*** Excerpt to read Section Begins ***

Why Europe having fewer skeptics matters

Extreme weather in the summer is not a new issue in Europe. The heat wave of 2003 was estimated to have killed as many as 30,000 people in Europe due to the lack of air conditioning and infrastructure to care for those vulnerable to heat strokes, such as the elderly. The heat wave that broke records across the EU this summer was even hotter. These weather changes, hand-in-hand with the sudden surge in Green party success in EU and national elections, underscore that there is both pressing concern over climate change and a willingness to prioritize it among voters. 

Without climate deniers across the political aisle to delay or weaken environmentally-oriented legislation, it is likely that the business environment will soon be dramatically changed as the EU and member state governments adjust policies and regulations to combat climate change and protect their populations from future extreme weather.

Why the ‘American solution’ won’t work and building styles won’t change

The U.S. has extreme heat on a constant basis in places like Arizona and Texas, but the classical solution – to air condition every building – will not work in Europe because energy costs are twice the U.S. average and likely to rise quickly as governments are forced to switch to more expensive (in the short-term) renewable sources. The EU’s renewable energy directive was modified in 2018 to establish a 32% renewable energy target for 2030, which will likely keep energy prices high as more investments are needed to help develop renewable sources such as solar, wave and wind energy ‘farms’.  

Logical efforts to change building materials and styles to improve the ambient temperatures for residents are near impossible to implement in established cities in Europe. Traditional building styles that are intended to save on heating costs by trapping air inside often exacerbate heat waves since these buildings cannot effectively cool. New materials and building styles in the suburbs offer energy-efficient solutions to newer areas, but traditional architectural areas in downtown Prague, Rome and Paris are poorly positioned to embrace these options. It is inevitable that air conditioning use will increase (currently only 5% of European buildings are equipped with air conditioning, compared to 90% in the U.S.) but based on electricity costs and emission reduction goals in the EU, it is only a partial answer to the extreme weather problem.  Europe must find its own solution, and this search for alternatives will open up new opportunities for innovative companies.

What business opportunities appear as Europe combats climate change?

How will consumer habits change in the face of public concern over emissions and fears over ever-worsening extreme weather? What new business opportunities can we expect to see in Europe as Green-leaning governments and climate-conscious voters bring wholesale changes to the regulatory structure of the European Union in an attempt to combat climate change? Three areas of interest jump out: new government and venture capital funding for innovation, sharply increased transportation costs which will change logistics patterns and purchasing habits, and dramatic shifts to the land use and building traditions which should open up opportunities to U.S. companies.

*** Excerpt to read Section Ends ***

• _Questions on the material_
[1] Answer these from the piece on Europe and climate change:
(a) How many deaths in Europe was the 2003 heat wave estimated to have caused?
(b) What renewable energy target for 2030 did the 2018 change to the EU's renewable energy directive set?
(c) What share of European buildings currently have air conditioning, and what is the U.S. figure?
[2] Carry on the piece on Europe and climate change, starting right after its final sentence.

*** Entries shown Section Begins ***

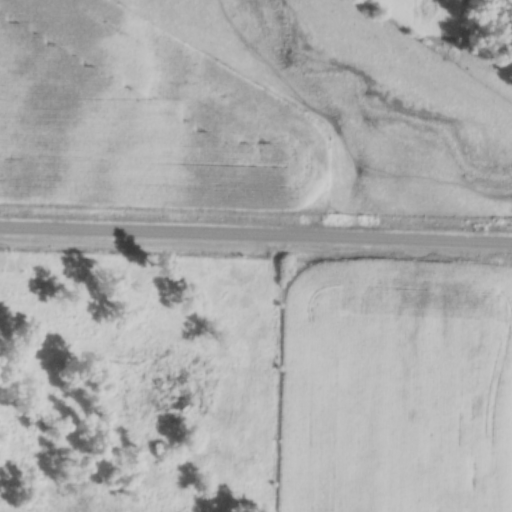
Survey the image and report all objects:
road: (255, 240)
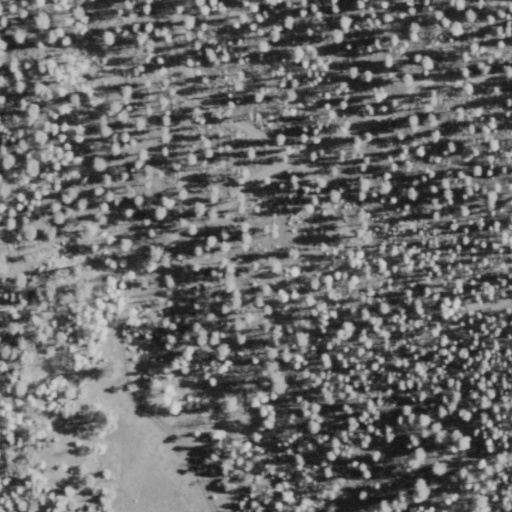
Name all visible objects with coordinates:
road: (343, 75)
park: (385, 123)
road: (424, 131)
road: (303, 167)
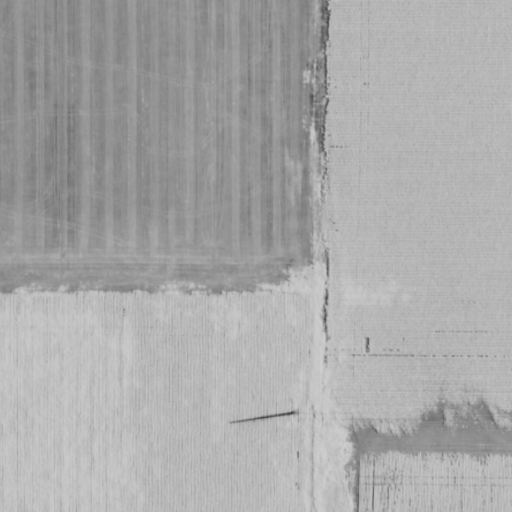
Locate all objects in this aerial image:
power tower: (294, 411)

*** Entries shown Section Ends ***
*** Entries shown Section Begins ***

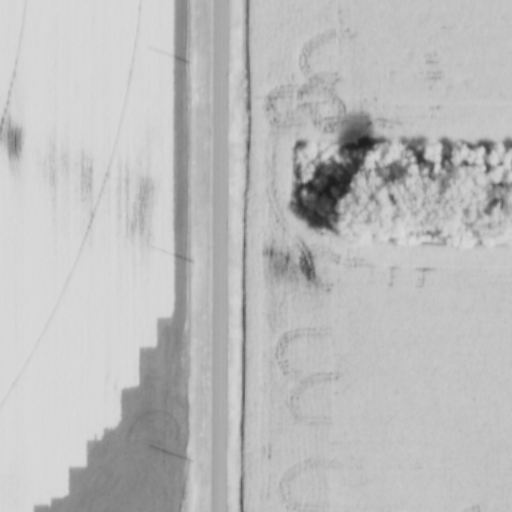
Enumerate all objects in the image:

*** Entries shown Section Ends ***

• _Outputs by task_
[1]
(a) As many as 30,000.
(b) 32%.
(c) 5% of European buildings, compared with 90% in the U.S.

[2]
Innovation will be valued and funded as never before

According to the Global Innovation Index for this year, seven of the top ten most innovative nations are located in Europe, and yet the U.S. (number three on the Index) outspent Europe on research and development by 20%. That is not to say that Europe is not investing in climate change innovation. On the contrary, in 2018, the European Investment Bank committed over 16 billion Euros to combating climate change, a number which has increased each year for a decade. Over $23 billion (US) was invested in innovative new European companies through venture capitalism last year alone.  These numbers will shoot up in the years to come as governments scramble to support new solutions to extreme weather challenges and climate change. 

The EU has already announced plans to focus on battery innovation and production, and will legislate an increasing use of renewables; supporting wind, wave and solar power projects to reduce oil, gas and coal use. Cleantech and Greentech projects are surging in clusters such as Cambridge, Copenhagen and Rotterdam. But there is a need for even more venture capital, and a growing recognition that governments will have to step in and add to research and start-up funding, as well as help scale up successful companies to compete regionally and globally.

A dramatic increase in transportation costs will shift production and consumer habits

Much like in the U.S., many European companies have a tendency to source materials and production overseas to lower costs. Unlike the U.S., they have generally been able to avoid the impact of the U.S.-China trade war. However, this breather is short-lived, as the EU seems to recognize the cost of transportation to society in the way of pollution and congestion and is likely going to be forced to ramp up emissions taxes in the near future, which will impact both the external and internal movement of goods. This, in turn, will force companies to recalibrate their logistics and likely move production closer to the point of sale. 

Companies will find that supporting local production becomes more reasonable as transportation costs go up, and EU member states with lower labor costs (under 10 euros an hour) such as Latvia, Lithuania, Romania, and Bulgaria should begin to see production facilities become more competitive compared to Asia as shipping costs increase in the face of emission taxes. Companies that were previously exporting goods into Europe will find that shifting production to Europe in support of EU clients is going to become substantially more cost-friendly (with the added advantage of avoiding import tariffs, should the global trade war broaden).

Land use and building codes are going to shift dramatically

A recent international climate change report supported what European farmers already have experienced: drought and extreme heat are forcing a rethink as to what is produced in Europe and how.  Climate change activists and consumer groups are also dragging EU trade agreements into the spotlight as countries like Brazil are accused of dramatically harming the global environment through wasteful agricultural practices – in part to increase beef sales to Europe. Increasing focus on how land is used and food produced in Europe will open up opportunities for innovative producers and new products (such as meat alternatives) in the European market. At the same time, European builders of new developments are being forced by regulations and consumer sentiment to use more environmentally-friendly materials and styles.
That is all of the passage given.